In one interview Ninja mentions the "filters" that exist between subconscious and conscious, and how the art he feels is most worthy is the art of children, madmen and criminals, because their filters are either weak or distorted in a way that allows those things that the rest of the world "filters out" to be made apparent.

I like this because it is Jungian in a way, it recognizes that creativity is something that is not controlled but "channeled" or guided out of some unseen part of us.

What I admire about this project is their success in the realization of their vision, and their use of the things around them. Their videos shot in South African sunlight, where the colors are so intense. Other people in the project, Yo-Landi Visser, who is beatiful, shrewish, angelic, demonic and... well, vuilgeboost all at once. DJ Hi-Tek, an amiable giant couch potato-esque everydude. Appearances in their visuals and videos by friends, including an unusual artist who brings an otherworldly aesthetic to their visuals.
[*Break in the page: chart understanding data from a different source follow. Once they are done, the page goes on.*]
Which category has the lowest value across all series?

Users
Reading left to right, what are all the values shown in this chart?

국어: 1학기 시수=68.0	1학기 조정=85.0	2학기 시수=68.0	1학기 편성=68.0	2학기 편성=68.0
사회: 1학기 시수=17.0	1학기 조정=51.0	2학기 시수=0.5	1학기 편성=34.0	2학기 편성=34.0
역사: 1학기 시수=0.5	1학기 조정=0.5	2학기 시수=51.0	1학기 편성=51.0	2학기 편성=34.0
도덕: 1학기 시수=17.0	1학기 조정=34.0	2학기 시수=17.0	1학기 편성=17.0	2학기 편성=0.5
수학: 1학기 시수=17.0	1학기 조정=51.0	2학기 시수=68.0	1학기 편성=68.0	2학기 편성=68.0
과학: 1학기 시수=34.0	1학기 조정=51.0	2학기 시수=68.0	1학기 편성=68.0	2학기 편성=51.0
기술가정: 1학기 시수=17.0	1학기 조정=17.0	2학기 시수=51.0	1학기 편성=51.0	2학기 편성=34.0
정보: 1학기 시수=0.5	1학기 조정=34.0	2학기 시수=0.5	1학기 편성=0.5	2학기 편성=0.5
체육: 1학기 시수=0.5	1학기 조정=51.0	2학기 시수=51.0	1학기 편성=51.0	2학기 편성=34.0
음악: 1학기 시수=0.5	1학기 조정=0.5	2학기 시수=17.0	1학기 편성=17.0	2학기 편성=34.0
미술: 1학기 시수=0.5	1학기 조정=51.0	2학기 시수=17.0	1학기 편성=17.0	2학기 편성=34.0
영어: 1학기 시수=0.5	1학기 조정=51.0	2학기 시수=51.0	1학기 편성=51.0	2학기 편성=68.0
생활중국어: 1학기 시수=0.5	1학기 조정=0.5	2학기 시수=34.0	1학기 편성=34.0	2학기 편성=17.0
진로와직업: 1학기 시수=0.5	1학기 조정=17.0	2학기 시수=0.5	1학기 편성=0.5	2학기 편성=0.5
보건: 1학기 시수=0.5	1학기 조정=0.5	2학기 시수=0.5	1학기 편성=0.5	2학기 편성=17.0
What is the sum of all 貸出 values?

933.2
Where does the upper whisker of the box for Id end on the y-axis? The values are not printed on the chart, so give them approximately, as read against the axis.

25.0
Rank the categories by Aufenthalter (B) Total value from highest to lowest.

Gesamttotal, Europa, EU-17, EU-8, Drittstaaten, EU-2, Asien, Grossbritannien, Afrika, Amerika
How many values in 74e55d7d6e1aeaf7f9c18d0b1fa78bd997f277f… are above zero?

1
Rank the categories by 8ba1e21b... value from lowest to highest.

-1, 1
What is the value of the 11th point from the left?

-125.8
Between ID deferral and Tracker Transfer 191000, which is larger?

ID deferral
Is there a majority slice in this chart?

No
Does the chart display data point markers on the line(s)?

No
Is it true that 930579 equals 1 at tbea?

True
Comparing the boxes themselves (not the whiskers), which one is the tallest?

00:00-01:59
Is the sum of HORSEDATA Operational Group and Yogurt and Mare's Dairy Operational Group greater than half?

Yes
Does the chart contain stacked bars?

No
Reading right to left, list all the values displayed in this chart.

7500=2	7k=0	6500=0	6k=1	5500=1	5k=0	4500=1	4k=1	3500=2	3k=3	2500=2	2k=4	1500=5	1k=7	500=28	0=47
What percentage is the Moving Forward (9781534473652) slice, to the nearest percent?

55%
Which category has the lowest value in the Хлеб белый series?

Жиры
Somehow they bring to light the "next level" surreality from this weird meld of bizarre and mundane and it is exactly what they are aiming for.

Friday, June 04, 2010

not so good things and worse things.

I have an HP 17" notebook, a dv9000, which is a little less than 3 yrs old. It is my primary music notebook at this point, it is currently running Windows Vista Home Premium 32 bit. The system started running very hot one day and it froze, then it would not reboot, then the LCD display went blank.

Now, I do music and play games on this notebook-- the hard drives are nearly full with Ableton project related files and saved games the two largest consumers of disk space, followed by VSTs and video. I use the notebook continualy several hours each day, and my dwelling is not highly humidity/temperature controlled, and it has 7200 rpm drives as opposed to 5400, so it runs a little hotter.

I attached an external monitor, per some troubleshooting steps on the HP support site. The external monitor showed that the system was failing to initialize the video card, BSOD BCCode 116.

This was bad, so I engaged HP online support, they have a 24x7 chat. My interactions were good, they of course wanted me to do all the things I had tried already (boot in safe mode, install latest nVidia driver) and then some of the tedious, drawn out things that support people ask people to do as a matter of course (run a HDD test via bios, reseat the RAM). But all in all the things were reasonable and led up to finally backing up everything and sending the notebook in for repair. It was of course out of warranty, and the price to repair was low enough to be far cheaper than a new notebook of comparable capabilities but high enough to be pretty painful.

The support supervisor indicated I should back up all data and programs. I had backed up some things, but really to do it perfectly correctly would've been a nightmare of tedium, so I asked him if I could just take out the HDDs and he was amenable to that-- they would put in a test HDD to run what they needed anyway.

The turnaround was fast, I was impressed. I sent it to them on May 27, prior to the long weekend, and it was shipped back to me on June 3. They send a box and a fedex slip to send it back, with packing instructions and a form to fill out. So although it was an expensive, unexpected repair, it was done quickly and well and I was happy to see how many parts they replaced.

It is interesting that I read HP is downsizing its workforce and seems to be having some problems-- their product and services have been good to me. However, their latest comparable models, the 'newer generation' to the one I have, seem to lack Firewire ports, which are kind of useful for music and really essential for digital video.

Meanwhile, the worst thing ever seems to be unfolding before our eyes.

Horrible horrible stuff, the entire coast of the United States from Texas to Long Island would appear to be threatened by this. Wonder what happens when the storms blow in? The rains from those storms come up from the Gulf and into the agricultural areas of the southeast and mid-atlantic.

In the latter 20th century, the scary scenario was acid rain. It still is, and it hasn't been eliminated, but regulations controlled the causes. Now, can we expect "petro rain"?